Kilminster’s save percentage, while excellent, is up nearly 30 basis points from last season. Is that growth? Or noise? History says noise.

FAQ: Addressing the Objections

Q: Doesn’t winning 25 road games prove they’re legit? A: Road wins are harder to come by, yes — but overtime road wins are still heavily influenced by randomness. Of their 25 road wins, 5 came in OT/SO. That’s 20% of their road victories decided by luck-driven formats. That’s not a sign of dominance — it’s a sign of variance.
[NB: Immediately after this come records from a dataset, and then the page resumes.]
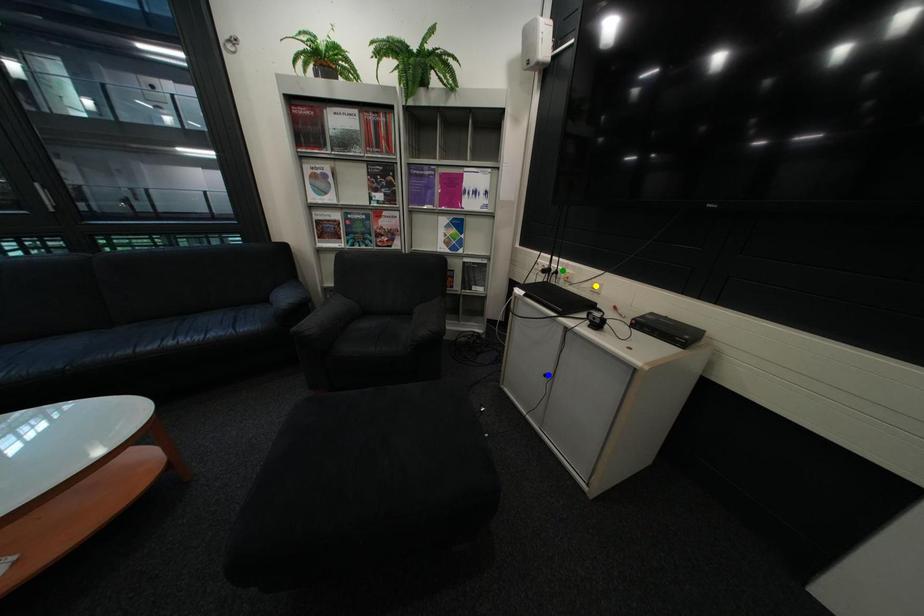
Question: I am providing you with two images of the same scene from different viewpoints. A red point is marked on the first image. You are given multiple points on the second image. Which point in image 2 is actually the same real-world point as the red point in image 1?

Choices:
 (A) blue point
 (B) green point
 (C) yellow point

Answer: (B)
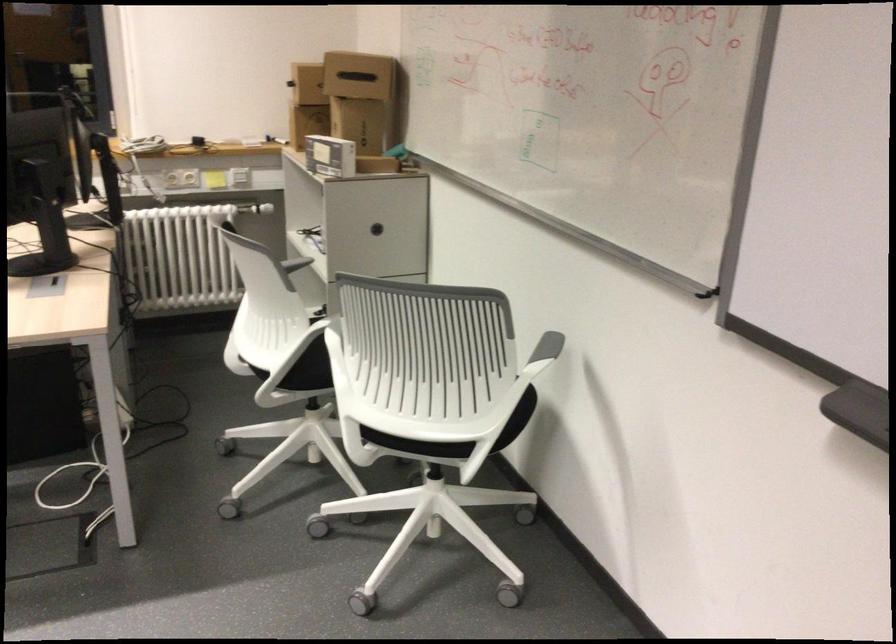
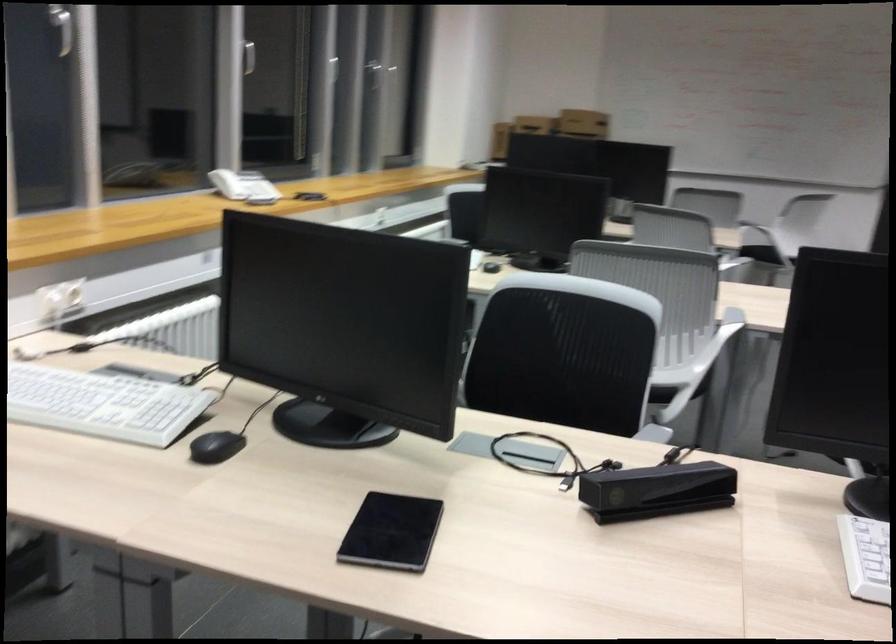
Question: I am providing you with two images of the same scene from different viewpoints. Which of the following objects are not visible in image2?

Choices:
 (A) blue patterned teacup
 (B) chair sitting surface
 (C) telephone handset
 (D) gray chair armrest

Answer: (D)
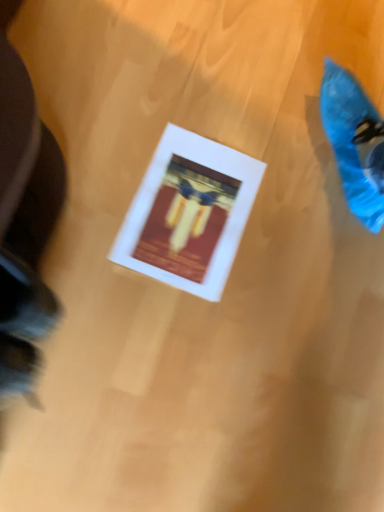
Locate an element on the screen. empty space that is ontop of white matte picture frame at center is located at coordinates (189, 210).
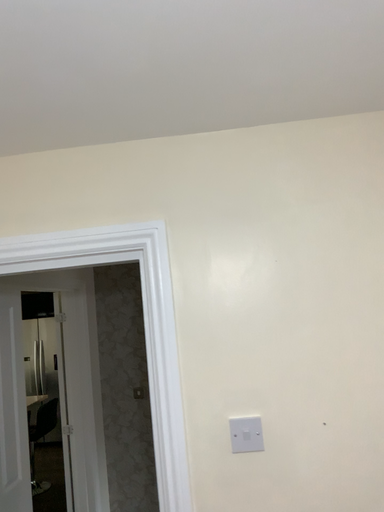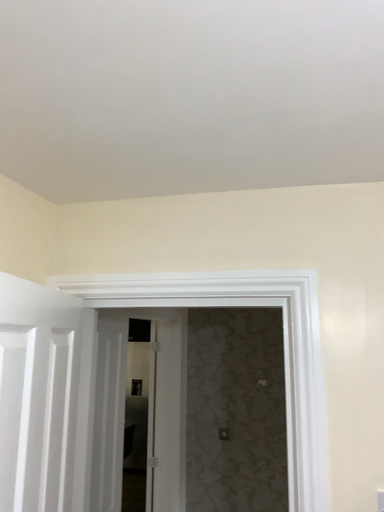
Question: Which way did the camera rotate in the video?

Choices:
 (A) rotated right
 (B) rotated left

Answer: (B)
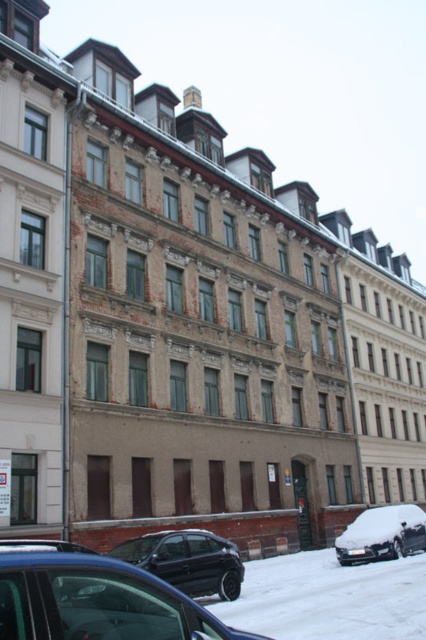
You are standing in front of the row of residential buildings and want to determine which of the two points, point (86, 609) or point (129, 554), is closer to you. Based on the image, which point is nearer?

Point (86, 609) is closer to the viewer than point (129, 554).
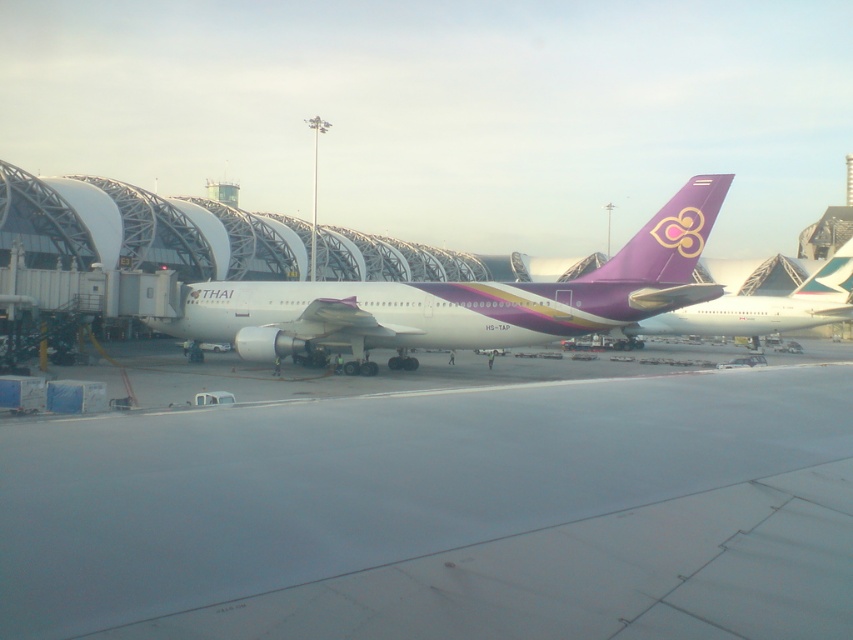
You are a pilot preparing for takeoff and need to check the runway ahead of your aircraft. Based on the scene, is the smooth concrete runway at center visible and accessible from the white glossy airplane at center?

The smooth concrete runway at center is in front of the white glossy airplane at center, so it is visible and accessible for takeoff.

You are a passenger sitting in the airplane and looking out the window. You see the white glossy airplane at center and the purple glossy airplane at upper right. Which airplane is parked closer to your current position?

The white glossy airplane at center is closer to the viewer than the purple glossy airplane at upper right, so the white glossy airplane at center is parked closer to your current position.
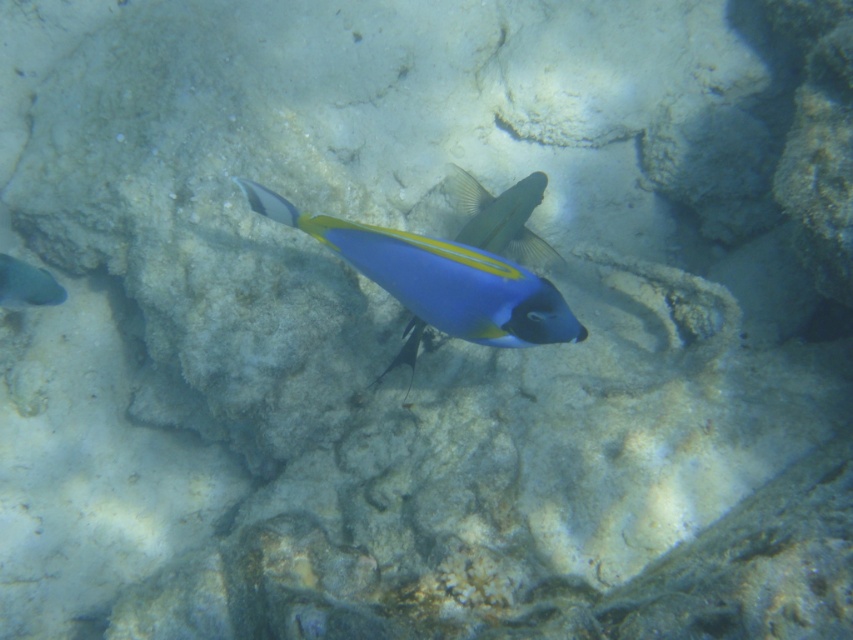
Who is more distant from viewer, (537,196) or (9,280)?

The point (537,196) is more distant.

Is blue glossy fish at center in front of matte gray fish at left?

That is False.

Where is `blue glossy fish at center`? The image size is (853, 640). blue glossy fish at center is located at coordinates (498, 216).

The width and height of the screenshot is (853, 640). I want to click on blue glossy fish at center, so click(498, 216).

Is shiny blue fish at center thinner than blue glossy fish at center?

No, shiny blue fish at center is not thinner than blue glossy fish at center.

I want to click on shiny blue fish at center, so click(437, 282).

What are the coordinates of `shiny blue fish at center` in the screenshot? It's located at (437, 282).

Is shiny blue fish at center below matte gray fish at left?

No.

Is shiny blue fish at center wider than matte gray fish at left?

Correct, the width of shiny blue fish at center exceeds that of matte gray fish at left.

Does point (318, 225) lie behind point (10, 289)?

No, it is not.

Where is `shiny blue fish at center`? Image resolution: width=853 pixels, height=640 pixels. shiny blue fish at center is located at coordinates (437, 282).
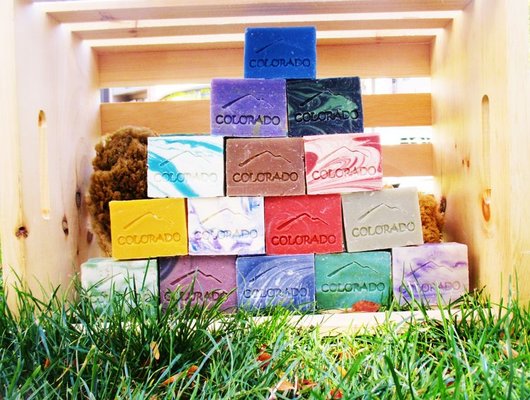
This screenshot has height=400, width=530. Identify the location of decorative soap. (282, 264).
Q: Can’t elite teams sustain high PDO? A: No. Not over full seasons. Even the greatest teams — the 2013 Blackhawks, 2017 Penguins, 2022 Avalanche — saw their PDO drop below 102.0 by season’s end. A 104.9 PDO is unsustainable. Period.

Q: What if they just improve in the playoffs? A: Playoff hockey rewards structure, defense, and goaltending — not regular-season shooting luck. Teams that rely on high PDO often flame out early. See: 2023 Oilers, 2021 Leafs, 2015 Capitals.

Q: Isn’t GF% predictive enough to justify their record? A: GF% is predictive — but not perfectly. It explains ~65% of point totals. The remaining variance comes from special teams, goaltending, and luck — all of which are currently breaking Colorado’s way. When those normalize, so will their record.

Q: Could they actually be under-valued? A: Only if their underlying process (xGF%, shot quality, zone exits) is dramatically better than GF% suggests. But public models show their expected goals are within 1–2% of actual goals. No hidden engine here.

The Bottom Line

The Colorado Avalanche are a very good hockey team. But they are not a 119-point team.

Their +13.5 PTS% Diff is a statistical outlier — one that history says will regress. Their 12.2% OT dependency, 104.9 PDO, and unsustainable shooting/save percentages are all ticking clocks.

Coaches and GMs should not be fooled by the win column. Wins are the outcome — not the process. And the process in Colorado is being inflated by factors beyond their control.

If you're building a playoff roster, ask: do I want a team riding variance — or one with repeatable, sustainable metrics?

Because when the luck dries up — and it will — Colorado will face a reckoning.